:: Given information ::

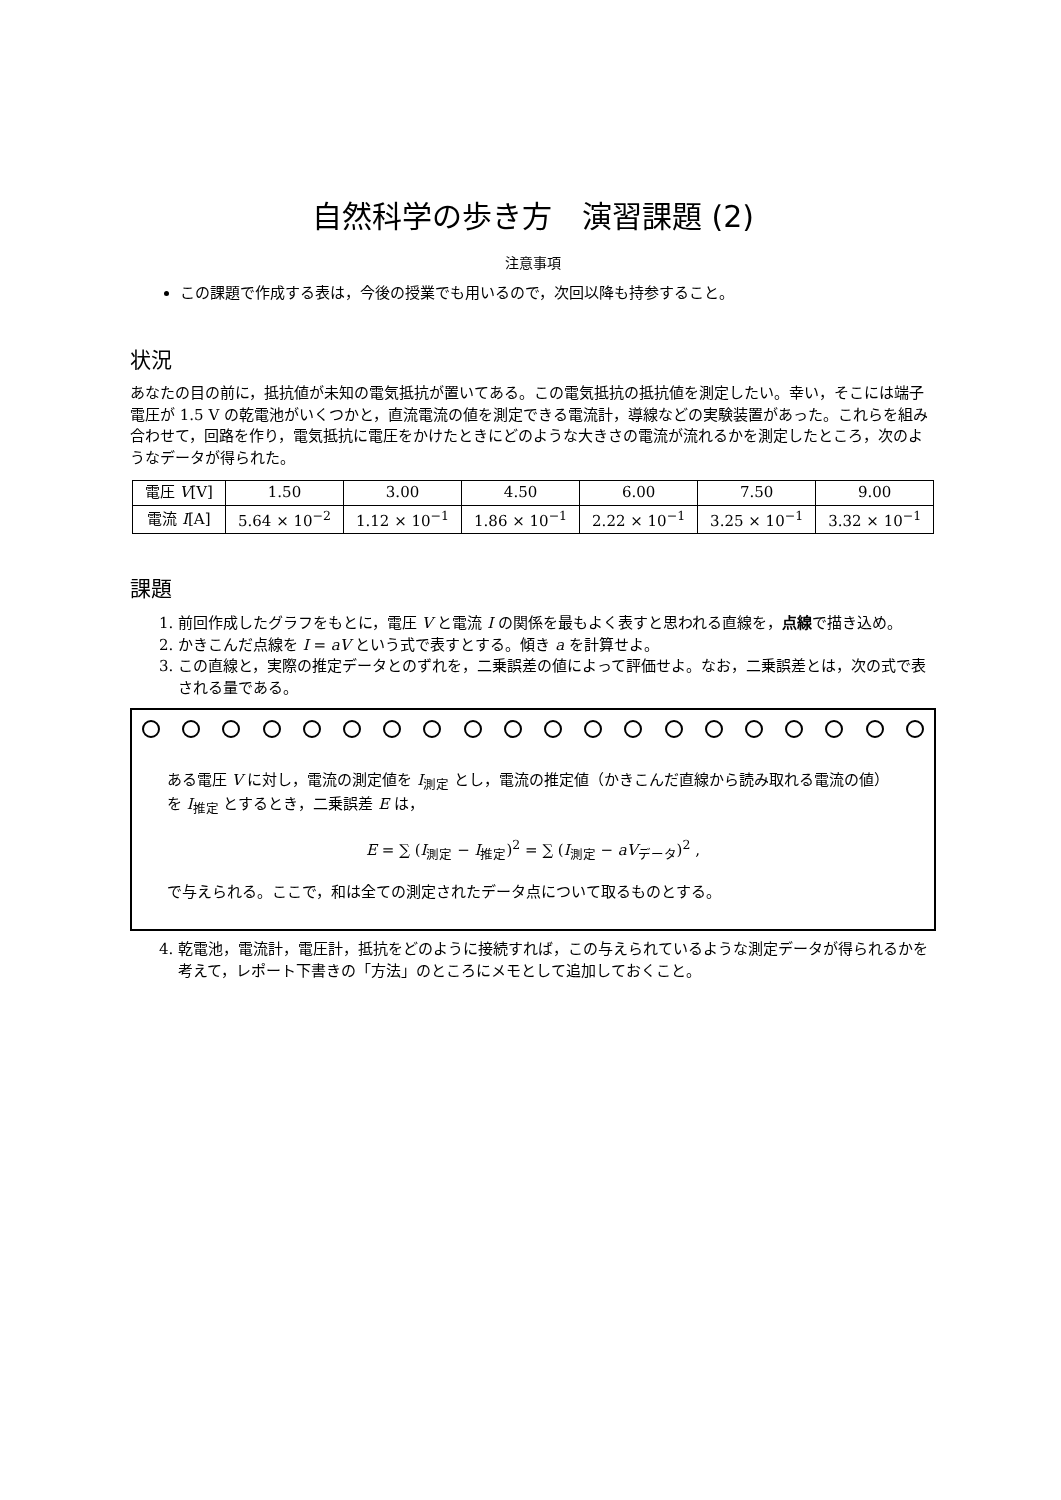自然科学の歩き方　演習課題 (2)
注意事項
この課題で作成する表は，今後の授業でも用いるので，次回以降も持参すること。
状況
あなたの目の前に，抵抗値が未知の電気抵抗が置いてある。この電気抵抗の抵抗値を測定したい。幸い，そこには端子電圧が 1.5 V の乾電池がいくつかと，直流電流の値を測定できる電流計，導線などの実験装置があった。これらを組み合わせて，回路を作り，電気抵抗に電圧をかけたときにどのような大きさの電流が流れるかを測定したところ，次のようなデータが得られた。
| 電圧 V [V] | 1.50 | 3.00 | 4.50 | 6.00 | 7.50 | 9.00 |
| 電流 I [A] | 5.64 × 10<sup>−2</sup> | 1.12 × 10<sup>−1</sup> | 1.86 × 10<sup>−1</sup> | 2.22 × 10<sup>−1</sup> | 3.25 × 10<sup>−1</sup> | 3.32 × 10<sup>−1</sup> |
課題
1. 前回作成したグラフをもとに，電圧 V と電流 I の関係を最もよく表すと思われる直線を，点線で描き込め。
2. かきこんだ点線を I = aV という式で表すとする。傾き a を計算せよ。
3. この直線と，実際の推定データとのずれを，二乗誤差の値によって評価せよ。なお，二乗誤差とは，次の式で表される量である。
ある電圧 V に対し，電流の測定値を I<sub>測定</sub> とし，電流の推定値（かきこんだ直線から読み取れる電流の値）を I<sub>推定</sub> とするとき，二乗誤差 E は，
E = ∑ (I<sub>測定</sub> − I<sub>推定</sub>)<sup>2</sup> = ∑ (I<sub>測定</sub> − aV<sub>データ</sub>)<sup>2</sup> ,
で与えられる。ここで，和は全ての測定されたデータ点について取るものとする。
4. 乾電池，電流計，電圧計，抵抗をどのように接続すれば，この与えられているような測定データが得られるかを考えて，レポート下書きの「方法」のところにメモとして追加しておくこと。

:::

→ Problem details
Return all of the entries word for word, but omit the pictures.

→ Written response
自然科学の歩き方　演習課題 (2)
注意事項
この課題で作成する表は，今後の授業でも用いるので，次回以降も持参すること。
状況
あなたの目の前に，抵抗値が未知の電気抵抗が置いてある。この電気抵抗の抵抗値を測定したい。幸い，そこには端子電圧が 1.5 V の乾電池がいくつかと，直流電流の値を測定できる電流計，導線などの実験装置があった。これらを組み合わせて，回路を作り，電気抵抗に電圧をかけたときにどのような大きさの電流が流れるかを測定したところ，次のようなデータが得られた。
| 電圧 V [V] | 1.50 | 3.00 | 4.50 | 6.00 | 7.50 | 9.00 |
| 電流 I [A] | 5.64 × 10<sup>−2</sup> | 1.12 × 10<sup>−1</sup> | 1.86 × 10<sup>−1</sup> | 2.22 × 10<sup>−1</sup> | 3.25 × 10<sup>−1</sup> | 3.32 × 10<sup>−1</sup> |
課題
1. 前回作成したグラフをもとに，電圧 V と電流 I の関係を最もよく表すと思われる直線を，点線で描き込め。
2. かきこんだ点線を I = aV という式で表すとする。傾き a を計算せよ。
3. この直線と，実際の推定データとのずれを，二乗誤差の値によって評価せよ。なお，二乗誤差とは，次の式で表される量である。
ある電圧 V に対し，電流の測定値を I<sub>測定</sub> とし，電流の推定値（かきこんだ直線から読み取れる電流の値）を I<sub>推定</sub> とするとき，二乗誤差 E は，
E = ∑ (I<sub>測定</sub> − I<sub>推定</sub>)<sup>2</sup> = ∑ (I<sub>測定</sub> − aV<sub>データ</sub>)<sup>2</sup> ,
で与えられる。ここで，和は全ての測定されたデータ点について取るものとする。
4. 乾電池，電流計，電圧計，抵抗をどのように接続すれば，この与えられているような測定データが得られるかを考えて，レポート下書きの「方法」のところにメモとして追加しておくこと。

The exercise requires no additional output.